The form has one hidden field (along with a number of other fiels) and a random code-password is generated that is sent to the user by e-mail and also stored in the mentioned table. The field name is "hidden_O".

I want to be sure that the user has read the e-mail and has noticed the code. Therefore I have created a new form where the user needs to submit the e-mail address (text_0) again (the address the mail was sent to) and also the randomly generated code (text_1). The form is linked to another table where the info should be stored only, if the code entered in text_1 field matches the one in the mkv_chronoforms_WEBkuulutused hidden_0 field.

If the code is entered incorrectly, the user gets an error message and the data will not be submited. If it is correct, then the form will be submitted.

I am not a programmer and I have managed to create all forms (including the random generated code) by the help of this forum. I have gone through most of the posts about validation but cant get this to work.

Tried the following code that I found in one of the posts to add to the server-side validation box but nothing happens.

<?php
$hidden_0 = JRequest::getVar('text_0', '', 'post');

$db =& JFactory::getDBO();
$query = "
  SELECT count(*)
    FROM `#mkv_chronoforms_WEBkuulutused`
    WHERE `hidden_0` = ".$db->Quote($hidden_0)." ;
";
$db->setQuery($query);
if ( $db->loadResult()) {
  return "Error message";
}
?>

Anyway, this code should prevent from submitting the form if the field entered matches one of the fields in the database but I want to do the exact opposite. I only want the data in a table if the user has gotten the e-mail, has noticed the random-code that was sent and has validated this by entering the code to the new form correctly.

What am I doing wrong?

Hi upriidu,

The logic of that looks fine - the only line that looks odd is this one

FROM `#mkv_chronoforms_WEBkuulutused`

I don't think that you need the # in there. It should either be

FROM `mkv_chronoforms_WEBkuulutused`

or

FROM `#__chronoforms_WEBkuulutused`

as Joomla will replace #_ with the table prefix for your site whichis usually 'jos' but for you appears to be 'mkv'.

Bob

Yes thanks, it works. But how do I turn it around? This provides an error message, if the value is in the table but I need to display an error message if the text_0 value is not in the database (make it work like sort of a password).

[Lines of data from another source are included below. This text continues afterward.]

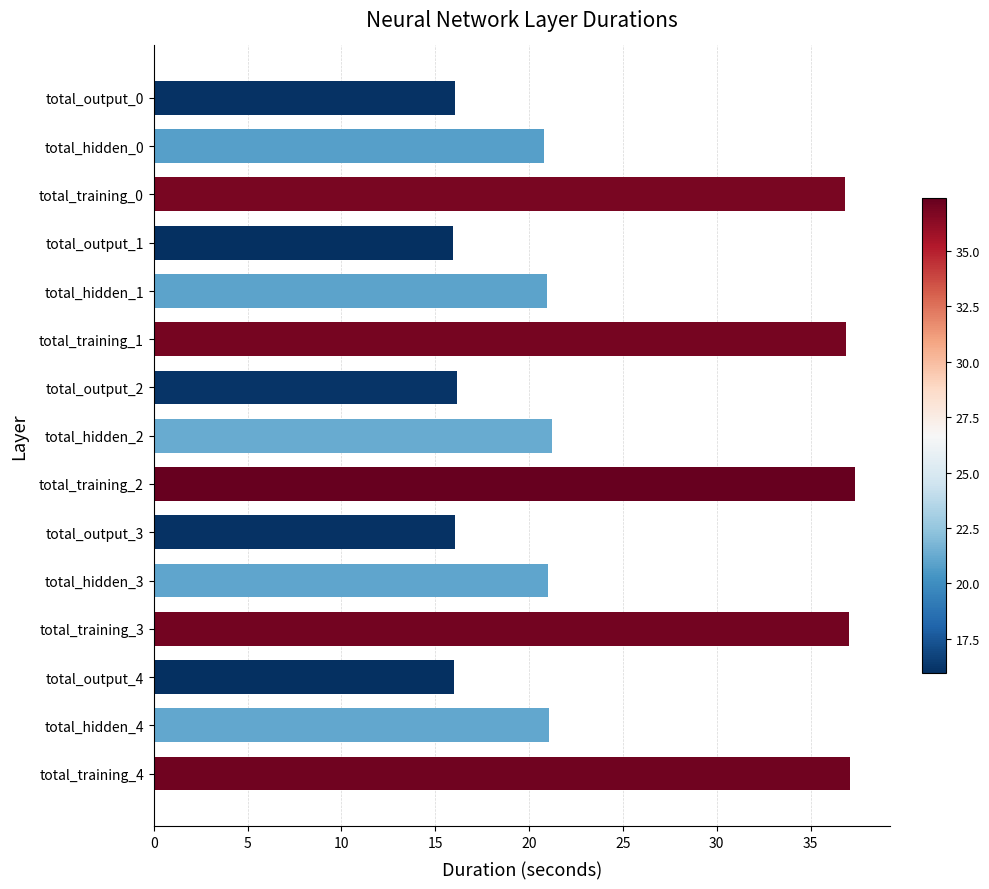

What is the sum of all values?

370.5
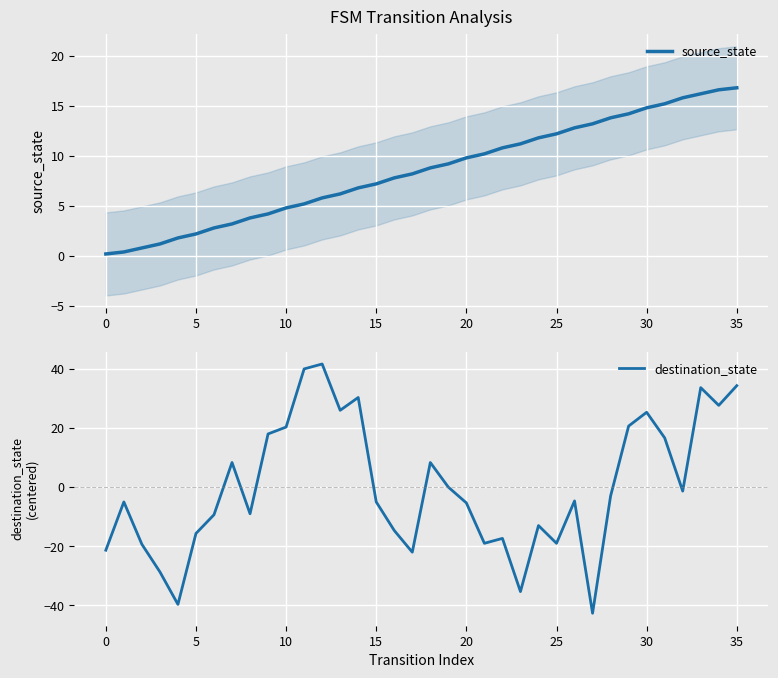

Rank the series by their maximum value, from lowest to highest.

source_state, destination_state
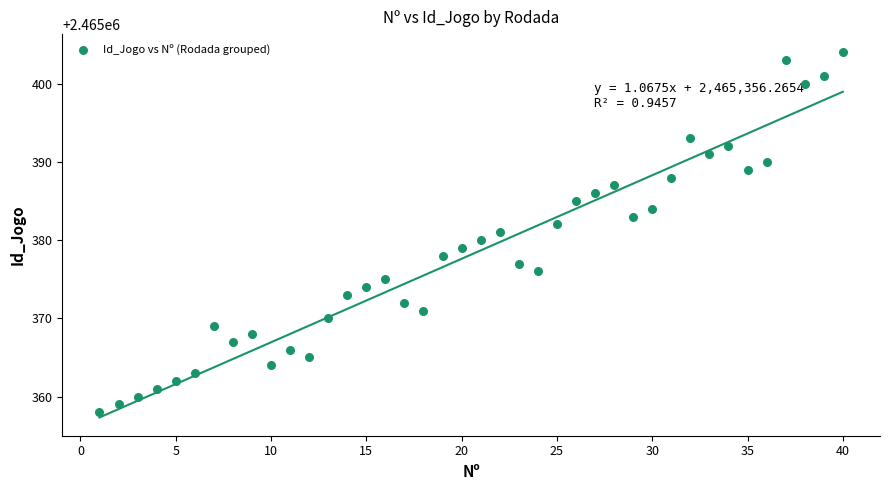

What is the range of X values (max minus min)?

39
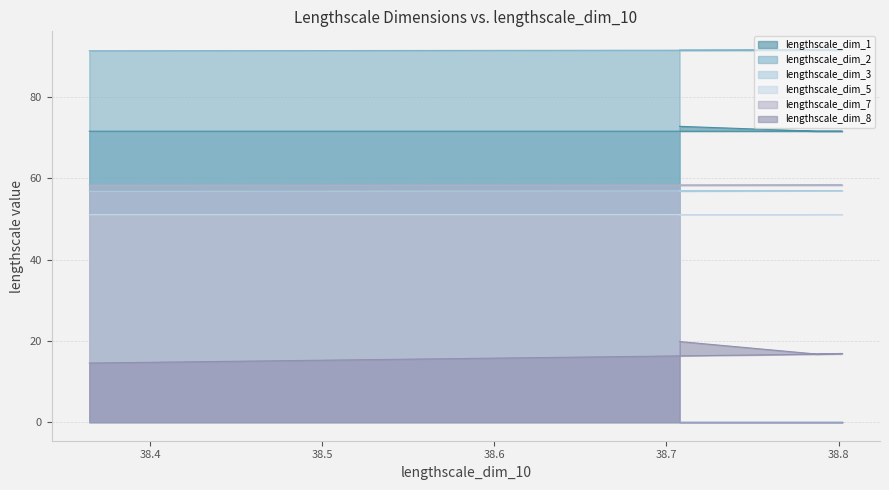

Which series has the largest total across all categories?

lengthscale_dim_2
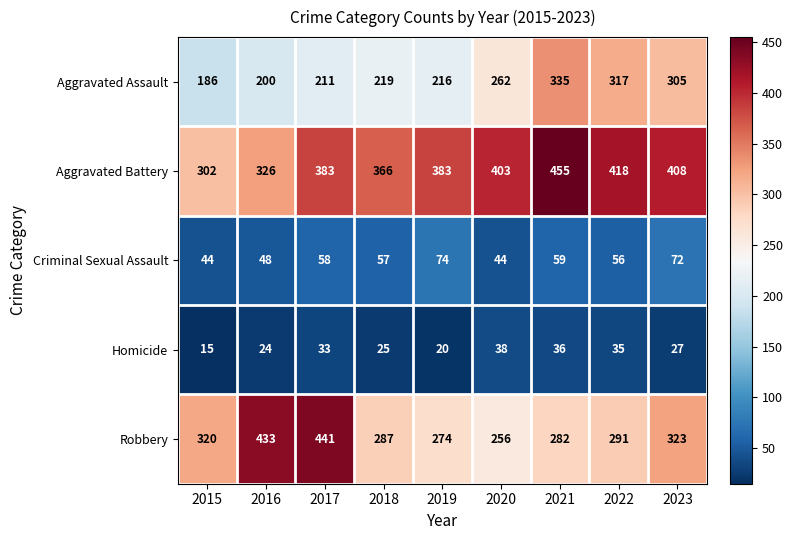

Which category has the lowest value in the Homicide series?

2015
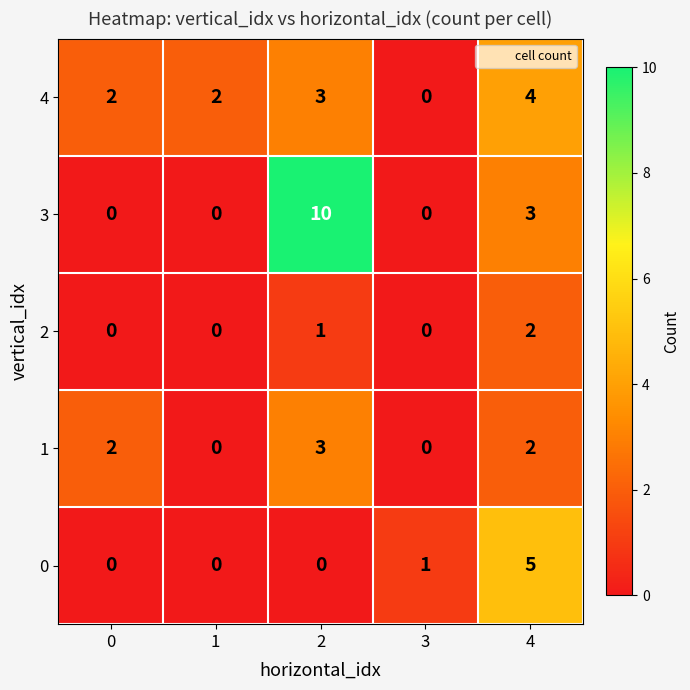

Which series has the largest range (max minus min)?

3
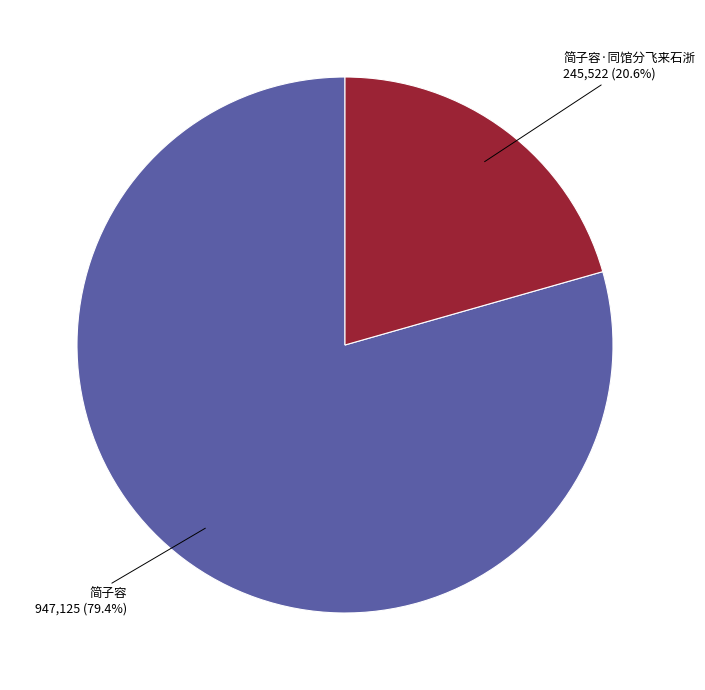

Does any single category account for the majority?

Yes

Is it possible to make it a little bit more complicated? So that it would validate three fields according to the cf_id and related email_field and hidden_0 field.

The mkv_chronoforms_WEBkuulutused is a table of submitted ads and the cf_id is mailed to the user after submitting. Now if the user wants to make changes in the ad, he/she has to send a request to the administrator by filing in a new form. The new form has four fields, asking for ad/user id or the (text_0 in new from, cf_id in WEBkuulutused), e-mail (text_1; email_field in WEBkuulutused) and for the random code that was sent (text_2; hidden_0 in WEBkuulutused) and other text-info fields.

Now I want to submit all that info only if all info fields match that of WEBkuulutused table, related to the row of cf_ID.

If text_0 does not = a value in WEBkuulutused cf_ID provide an error message (user with this ID does not exist).
if text_0 = a value in WEBkuulutused cf_id, validate that the text_1 matches the value in WEBkuulutused email_field and text_2 the hidden_0 value. If the info is entere in correctly, show an error message (the e-mail code do not match to the user), otherwise sumbit the info to the new table.

I tried the following code right now and it works, only vice versa. If the above can be done, maybe you can help with the code:

<?php
$cf_id = JRequest::getVar('text_0', '', 'post');

$db =& JFactory::getDBO();
$query = "
  SELECT count(*)
    FROM `mkv_chronoforms_WEBkuulutused`
    WHERE `cf_id` = ".$db->Quote($cf_id)." ;
";
$db->setQuery($query);
if ( $db->loadResult()) {
  return "Error message";
}
?>

Again, thanks a lot.

Hi upriidu,

I tried to follow but I can't understand this phrase :

I only want the data in a table if the user has gotten the e-mail, has noticed the random-code that was sent and has validated this by entering the code to the new form correctly.

maybe because I have a bit of headache ? or can you make it clearer for me ? maybe I will have some ideas!🙂

Regards,
Max

Hi,
That would be easily achieved by simply prefixing the conditional with a not operator (!).

That is, change this:

if ( $db->loadResult()) {

into this:

if ( ! $db->loadResult()) {

/Fredrik